EXERCISE GOAL
From the entries below, copy every line that has the word "Region".

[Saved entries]

###

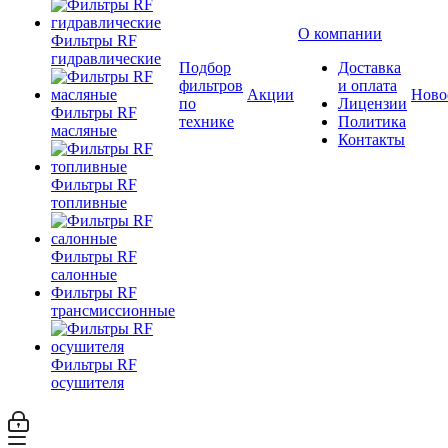
О компании
Фильтры RF
гидравлические
Подбор
Доставка
фильтров
и оплата
Акции
Ново
по
Лицензии
Фильтры RF
технике
Политика
масляные
Контакты
Фильтры RF
топливные
Фильтры RF
салонные
Фильтры RF
трансмиссионные
Фильтры RF
осушителя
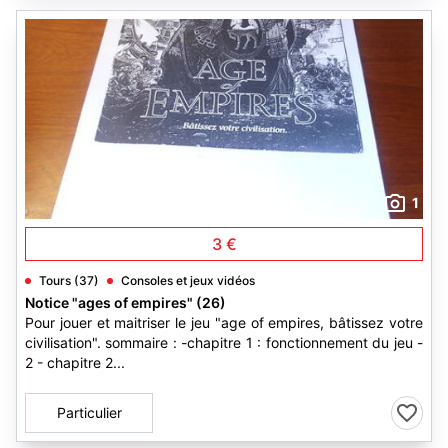
1
3 €
Tours (37)
Consoles et jeux vidéos
Notice "ages of empires" (26)
Pour jouer et maitriser le jeu "age of empires, bâtissez votre
civilisation". sommaire : -chapitre 1 : fonctionnement du jeu -
2 - chapitre 2...
Particulier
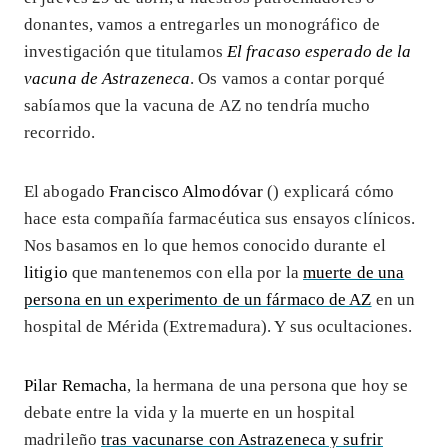
donantes, vamos a entregarles un monográfico de
investigación que titulamos
El fracaso esperado de la
vacuna de Astrazeneca
. Os vamos a contar porqué
sabíamos que la vacuna de AZ no tendría mucho
recorrido.
El abogado
Francisco Almodóvar
(
) explicará cómo
hace esta compañía farmacéutica sus ensayos clínicos.
Nos basamos en lo que hemos conocido durante el
litigio
que mantenemos con ella por la
muerte de una
persona en un experimento de un fármaco de AZ
en un
hospital de Mérida (Extremadura). Y sus ocultaciones.
Pilar Remacha
, la hermana de una persona que hoy se
debate entre la vida y la muerte en un hospital
madrileño
tras vacunarse con Astrazeneca y sufrir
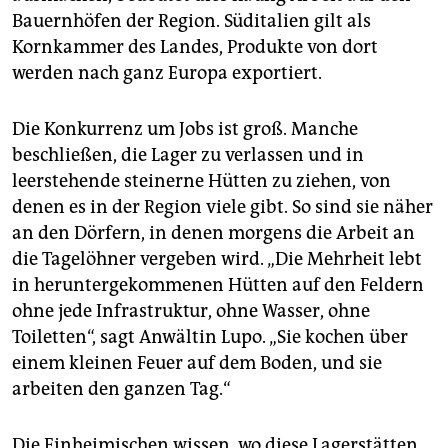
Bauernhöfen der Region. Süditalien gilt als
Kornkammer des Landes, Produkte von dort
werden nach ganz Europa exportiert.
Die Konkurrenz um Jobs ist groß. Manche
beschließen, die Lager zu verlassen und in
leerstehende steinerne Hütten zu ziehen, von
denen es in der Region viele gibt. So sind sie näher
an den Dörfern, in denen morgens die Arbeit an
die Tagelöhner vergeben wird. „Die Mehrheit lebt
in heruntergekommenen Hütten auf den Feldern
ohne jede Infrastruktur, ohne Wasser, ohne
Toiletten“, sagt Anwältin Lupo. „Sie kochen über
einem kleinen Feuer auf dem Boden, und sie
arbeiten den ganzen Tag.“
Die Einheimischen wissen, wo diese Lagerstätten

###

SOLVED PROBLEM
Bauernhöfen der Region. Süditalien gilt als
denen es in der Region viele gibt. So sind sie näher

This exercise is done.